▶ _REQUEST_
What lines in the records below mention "utility"? List them all.

(GIVEN RECORDS)

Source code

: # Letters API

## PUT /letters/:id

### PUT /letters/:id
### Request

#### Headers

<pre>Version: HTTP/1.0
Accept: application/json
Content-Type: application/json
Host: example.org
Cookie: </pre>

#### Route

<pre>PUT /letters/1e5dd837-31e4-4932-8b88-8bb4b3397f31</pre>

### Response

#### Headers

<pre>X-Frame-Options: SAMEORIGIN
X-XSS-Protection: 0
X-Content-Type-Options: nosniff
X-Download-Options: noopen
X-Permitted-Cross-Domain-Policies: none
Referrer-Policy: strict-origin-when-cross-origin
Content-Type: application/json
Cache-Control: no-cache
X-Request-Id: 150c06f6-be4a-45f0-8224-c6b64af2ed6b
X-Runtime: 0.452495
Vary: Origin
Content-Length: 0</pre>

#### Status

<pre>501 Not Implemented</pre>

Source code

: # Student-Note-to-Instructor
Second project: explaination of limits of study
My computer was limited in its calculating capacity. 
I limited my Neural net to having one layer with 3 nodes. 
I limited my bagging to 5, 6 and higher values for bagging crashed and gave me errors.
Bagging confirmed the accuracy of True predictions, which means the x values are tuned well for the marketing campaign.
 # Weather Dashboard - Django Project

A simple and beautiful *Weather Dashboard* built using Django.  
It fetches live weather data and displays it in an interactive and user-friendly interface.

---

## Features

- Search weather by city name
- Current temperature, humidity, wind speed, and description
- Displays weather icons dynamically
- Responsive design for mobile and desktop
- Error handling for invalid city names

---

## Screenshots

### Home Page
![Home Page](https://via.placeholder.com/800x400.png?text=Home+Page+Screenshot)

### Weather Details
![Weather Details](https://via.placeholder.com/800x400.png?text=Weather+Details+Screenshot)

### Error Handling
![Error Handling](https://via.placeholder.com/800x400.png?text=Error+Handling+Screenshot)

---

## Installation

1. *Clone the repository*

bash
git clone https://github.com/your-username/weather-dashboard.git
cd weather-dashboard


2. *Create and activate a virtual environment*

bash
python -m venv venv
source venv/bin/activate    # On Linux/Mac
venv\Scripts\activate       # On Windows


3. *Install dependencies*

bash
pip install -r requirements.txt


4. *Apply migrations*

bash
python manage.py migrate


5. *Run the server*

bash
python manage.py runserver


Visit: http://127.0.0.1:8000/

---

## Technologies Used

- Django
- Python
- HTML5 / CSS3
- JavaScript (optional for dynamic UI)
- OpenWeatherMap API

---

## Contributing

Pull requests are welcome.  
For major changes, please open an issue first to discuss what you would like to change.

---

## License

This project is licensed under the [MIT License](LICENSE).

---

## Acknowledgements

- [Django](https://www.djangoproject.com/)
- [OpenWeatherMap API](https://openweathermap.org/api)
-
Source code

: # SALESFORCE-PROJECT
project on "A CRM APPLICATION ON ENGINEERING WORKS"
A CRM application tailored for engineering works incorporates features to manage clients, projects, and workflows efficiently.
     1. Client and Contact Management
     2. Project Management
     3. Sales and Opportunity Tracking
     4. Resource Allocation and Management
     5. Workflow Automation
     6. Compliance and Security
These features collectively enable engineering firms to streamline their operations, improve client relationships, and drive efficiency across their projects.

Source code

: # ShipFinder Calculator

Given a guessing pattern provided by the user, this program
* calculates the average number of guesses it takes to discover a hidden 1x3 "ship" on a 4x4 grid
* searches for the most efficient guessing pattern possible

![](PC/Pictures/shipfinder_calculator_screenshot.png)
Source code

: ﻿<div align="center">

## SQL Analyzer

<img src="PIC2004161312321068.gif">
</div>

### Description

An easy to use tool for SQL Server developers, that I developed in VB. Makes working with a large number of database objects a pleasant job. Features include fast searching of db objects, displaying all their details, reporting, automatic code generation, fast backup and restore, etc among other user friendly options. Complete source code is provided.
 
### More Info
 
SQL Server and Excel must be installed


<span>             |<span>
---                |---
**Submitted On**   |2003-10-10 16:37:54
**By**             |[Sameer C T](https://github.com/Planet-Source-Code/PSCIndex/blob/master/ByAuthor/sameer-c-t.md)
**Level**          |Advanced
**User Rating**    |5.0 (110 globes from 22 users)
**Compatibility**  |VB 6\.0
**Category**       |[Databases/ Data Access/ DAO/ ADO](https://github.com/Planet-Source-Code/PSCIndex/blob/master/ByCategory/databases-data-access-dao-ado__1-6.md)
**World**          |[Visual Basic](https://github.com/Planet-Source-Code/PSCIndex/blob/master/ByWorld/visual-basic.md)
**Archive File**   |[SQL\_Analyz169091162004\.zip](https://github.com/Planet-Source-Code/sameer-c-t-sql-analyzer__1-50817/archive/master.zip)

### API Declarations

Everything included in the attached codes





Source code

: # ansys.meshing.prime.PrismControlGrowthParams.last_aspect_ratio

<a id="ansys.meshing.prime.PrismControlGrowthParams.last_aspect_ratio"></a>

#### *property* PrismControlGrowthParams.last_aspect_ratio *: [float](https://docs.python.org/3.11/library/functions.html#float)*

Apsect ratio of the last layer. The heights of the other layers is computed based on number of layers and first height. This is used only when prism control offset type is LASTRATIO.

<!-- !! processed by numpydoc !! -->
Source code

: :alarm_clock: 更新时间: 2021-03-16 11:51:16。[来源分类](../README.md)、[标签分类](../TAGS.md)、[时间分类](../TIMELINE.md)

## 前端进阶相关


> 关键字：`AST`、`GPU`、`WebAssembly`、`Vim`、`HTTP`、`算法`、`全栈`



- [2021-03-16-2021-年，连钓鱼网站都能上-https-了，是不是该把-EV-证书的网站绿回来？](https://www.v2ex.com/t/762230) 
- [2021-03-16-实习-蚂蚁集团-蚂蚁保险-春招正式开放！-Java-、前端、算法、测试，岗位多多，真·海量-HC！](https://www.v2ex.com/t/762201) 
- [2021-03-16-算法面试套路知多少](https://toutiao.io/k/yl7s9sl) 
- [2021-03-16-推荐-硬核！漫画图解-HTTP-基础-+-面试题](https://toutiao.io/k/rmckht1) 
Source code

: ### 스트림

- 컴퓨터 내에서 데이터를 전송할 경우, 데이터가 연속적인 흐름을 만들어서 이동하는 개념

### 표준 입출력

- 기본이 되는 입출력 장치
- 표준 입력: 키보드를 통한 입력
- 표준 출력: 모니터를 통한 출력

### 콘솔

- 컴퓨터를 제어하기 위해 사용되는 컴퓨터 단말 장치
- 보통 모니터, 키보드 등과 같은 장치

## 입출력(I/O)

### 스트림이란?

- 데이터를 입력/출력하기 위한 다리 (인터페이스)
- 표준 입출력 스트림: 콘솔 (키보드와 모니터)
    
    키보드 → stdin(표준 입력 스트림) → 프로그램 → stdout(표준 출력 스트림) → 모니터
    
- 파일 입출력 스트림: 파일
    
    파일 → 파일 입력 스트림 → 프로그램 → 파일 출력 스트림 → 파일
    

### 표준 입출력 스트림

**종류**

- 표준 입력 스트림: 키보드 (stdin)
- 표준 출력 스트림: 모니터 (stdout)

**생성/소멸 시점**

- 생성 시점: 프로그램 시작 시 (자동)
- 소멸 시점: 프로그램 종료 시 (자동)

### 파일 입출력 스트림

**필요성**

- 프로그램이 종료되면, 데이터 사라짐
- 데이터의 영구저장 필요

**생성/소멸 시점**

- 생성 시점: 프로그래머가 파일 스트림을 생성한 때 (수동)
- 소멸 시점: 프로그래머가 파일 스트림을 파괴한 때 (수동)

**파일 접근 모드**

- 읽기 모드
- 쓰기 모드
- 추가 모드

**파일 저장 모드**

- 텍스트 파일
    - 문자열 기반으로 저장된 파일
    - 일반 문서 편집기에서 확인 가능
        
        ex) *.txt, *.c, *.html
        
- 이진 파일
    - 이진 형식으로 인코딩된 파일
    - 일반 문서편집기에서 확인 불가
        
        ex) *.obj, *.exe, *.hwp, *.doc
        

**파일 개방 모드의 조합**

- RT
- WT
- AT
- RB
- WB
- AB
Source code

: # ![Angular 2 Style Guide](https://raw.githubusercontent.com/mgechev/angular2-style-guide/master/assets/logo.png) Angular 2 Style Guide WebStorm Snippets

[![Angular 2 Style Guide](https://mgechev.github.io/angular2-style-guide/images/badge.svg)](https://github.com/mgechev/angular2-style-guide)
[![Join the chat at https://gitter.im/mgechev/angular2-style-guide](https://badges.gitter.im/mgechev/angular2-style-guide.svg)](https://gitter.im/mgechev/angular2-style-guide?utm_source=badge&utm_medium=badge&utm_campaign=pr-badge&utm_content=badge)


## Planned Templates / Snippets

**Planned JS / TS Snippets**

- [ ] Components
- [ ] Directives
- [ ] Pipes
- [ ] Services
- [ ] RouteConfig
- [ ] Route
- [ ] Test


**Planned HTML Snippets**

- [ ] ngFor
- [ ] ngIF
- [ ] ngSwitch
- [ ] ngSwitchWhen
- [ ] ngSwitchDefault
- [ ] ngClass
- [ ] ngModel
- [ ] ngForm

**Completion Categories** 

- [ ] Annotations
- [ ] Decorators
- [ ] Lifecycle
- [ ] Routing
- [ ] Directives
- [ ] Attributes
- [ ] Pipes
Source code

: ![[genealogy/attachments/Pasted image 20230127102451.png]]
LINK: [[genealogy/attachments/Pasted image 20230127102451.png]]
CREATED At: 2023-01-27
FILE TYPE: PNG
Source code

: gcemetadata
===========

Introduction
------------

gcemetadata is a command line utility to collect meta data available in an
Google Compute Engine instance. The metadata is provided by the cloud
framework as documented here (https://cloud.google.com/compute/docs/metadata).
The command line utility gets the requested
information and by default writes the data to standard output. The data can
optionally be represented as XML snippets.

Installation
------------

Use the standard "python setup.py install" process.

(End GIVEN RECORDS)

▶ _TASK OUTPUT_
gcemetadata is a command line utility to collect meta data available in an
The command line utility gets the requested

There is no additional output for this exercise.